Collected data:
━━━━━━━━━━━━━━━━━━━━━━━━━━━━━━
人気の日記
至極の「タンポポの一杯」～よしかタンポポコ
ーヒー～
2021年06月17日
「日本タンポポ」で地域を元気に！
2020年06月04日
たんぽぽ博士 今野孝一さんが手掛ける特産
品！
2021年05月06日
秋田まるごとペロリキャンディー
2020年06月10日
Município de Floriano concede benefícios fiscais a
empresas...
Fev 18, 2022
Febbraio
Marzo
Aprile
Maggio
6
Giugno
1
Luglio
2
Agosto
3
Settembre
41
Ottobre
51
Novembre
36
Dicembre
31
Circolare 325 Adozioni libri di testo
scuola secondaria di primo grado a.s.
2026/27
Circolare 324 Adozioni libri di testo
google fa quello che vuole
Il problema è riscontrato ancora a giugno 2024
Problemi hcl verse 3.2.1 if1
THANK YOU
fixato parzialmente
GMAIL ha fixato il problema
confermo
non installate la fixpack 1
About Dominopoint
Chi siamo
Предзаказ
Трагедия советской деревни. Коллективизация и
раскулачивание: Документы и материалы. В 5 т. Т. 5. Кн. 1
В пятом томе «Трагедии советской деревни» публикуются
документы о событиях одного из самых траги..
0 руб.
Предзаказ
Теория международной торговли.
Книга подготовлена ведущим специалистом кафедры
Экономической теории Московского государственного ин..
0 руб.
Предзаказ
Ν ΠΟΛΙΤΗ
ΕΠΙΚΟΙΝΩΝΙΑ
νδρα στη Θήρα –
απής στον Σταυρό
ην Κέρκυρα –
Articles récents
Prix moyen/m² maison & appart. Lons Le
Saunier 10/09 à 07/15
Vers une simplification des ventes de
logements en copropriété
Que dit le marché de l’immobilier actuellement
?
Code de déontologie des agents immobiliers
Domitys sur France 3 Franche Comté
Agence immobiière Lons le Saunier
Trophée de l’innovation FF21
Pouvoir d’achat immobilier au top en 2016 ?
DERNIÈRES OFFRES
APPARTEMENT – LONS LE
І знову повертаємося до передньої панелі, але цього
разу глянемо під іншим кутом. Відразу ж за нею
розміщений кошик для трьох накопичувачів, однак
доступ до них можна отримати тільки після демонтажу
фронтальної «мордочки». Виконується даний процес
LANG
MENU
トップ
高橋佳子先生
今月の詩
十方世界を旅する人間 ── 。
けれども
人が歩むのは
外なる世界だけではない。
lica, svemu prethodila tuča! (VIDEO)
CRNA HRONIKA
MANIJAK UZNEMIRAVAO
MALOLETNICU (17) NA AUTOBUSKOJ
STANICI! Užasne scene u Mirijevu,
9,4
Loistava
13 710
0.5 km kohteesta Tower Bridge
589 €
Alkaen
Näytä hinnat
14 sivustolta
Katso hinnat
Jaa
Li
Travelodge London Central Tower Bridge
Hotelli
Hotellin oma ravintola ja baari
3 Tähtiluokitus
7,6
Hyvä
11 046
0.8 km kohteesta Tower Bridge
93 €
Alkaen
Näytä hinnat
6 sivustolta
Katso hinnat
━━━━━━━━━━━━━━━━━━━━━━━━━━━━━━
Type the records out again. Match them exactly.

ANSWER SECTION:
人気の日記
至極の「タンポポの一杯」～よしかタンポポコ
ーヒー～
2021年06月17日
「日本タンポポ」で地域を元気に！
2020年06月04日
たんぽぽ博士 今野孝一さんが手掛ける特産
品！
2021年05月06日
秋田まるごとペロリキャンディー
2020年06月10日
Município de Floriano concede benefícios fiscais a
empresas...
Fev 18, 2022
Febbraio
Marzo
Aprile
Maggio
6
Giugno
1
Luglio
2
Agosto
3
Settembre
41
Ottobre
51
Novembre
36
Dicembre
31
Circolare 325 Adozioni libri di testo
scuola secondaria di primo grado a.s.
2026/27
Circolare 324 Adozioni libri di testo
google fa quello che vuole
Il problema è riscontrato ancora a giugno 2024
Problemi hcl verse 3.2.1 if1
THANK YOU
fixato parzialmente
GMAIL ha fixato il problema
confermo
non installate la fixpack 1
About Dominopoint
Chi siamo
Предзаказ
Трагедия советской деревни. Коллективизация и
раскулачивание: Документы и материалы. В 5 т. Т. 5. Кн. 1
В пятом томе «Трагедии советской деревни» публикуются
документы о событиях одного из самых траги..
0 руб.
Предзаказ
Теория международной торговли.
Книга подготовлена ведущим специалистом кафедры
Экономической теории Московского государственного ин..
0 руб.
Предзаказ
Ν ΠΟΛΙΤΗ
ΕΠΙΚΟΙΝΩΝΙΑ
νδρα στη Θήρα –
απής στον Σταυρό
ην Κέρκυρα –
Articles récents
Prix moyen/m² maison & appart. Lons Le
Saunier 10/09 à 07/15
Vers une simplification des ventes de
logements en copropriété
Que dit le marché de l’immobilier actuellement
?
Code de déontologie des agents immobiliers
Domitys sur France 3 Franche Comté
Agence immobiière Lons le Saunier
Trophée de l’innovation FF21
Pouvoir d’achat immobilier au top en 2016 ?
DERNIÈRES OFFRES
APPARTEMENT – LONS LE
І знову повертаємося до передньої панелі, але цього
разу глянемо під іншим кутом. Відразу ж за нею
розміщений кошик для трьох накопичувачів, однак
доступ до них можна отримати тільки після демонтажу
фронтальної «мордочки». Виконується даний процес
LANG
MENU
トップ
高橋佳子先生
今月の詩
十方世界を旅する人間 ── 。
けれども
人が歩むのは
外なる世界だけではない。
lica, svemu prethodila tuča! (VIDEO)
CRNA HRONIKA
MANIJAK UZNEMIRAVAO
MALOLETNICU (17) NA AUTOBUSKOJ
STANICI! Užasne scene u Mirijevu,
9,4
Loistava
13 710
0.5 km kohteesta Tower Bridge
589 €
Alkaen
Näytä hinnat
14 sivustolta
Katso hinnat
Jaa
Li
Travelodge London Central Tower Bridge
Hotelli
Hotellin oma ravintola ja baari
3 Tähtiluokitus
7,6
Hyvä
11 046
0.8 km kohteesta Tower Bridge
93 €
Alkaen
Näytä hinnat
6 sivustolta
Katso hinnat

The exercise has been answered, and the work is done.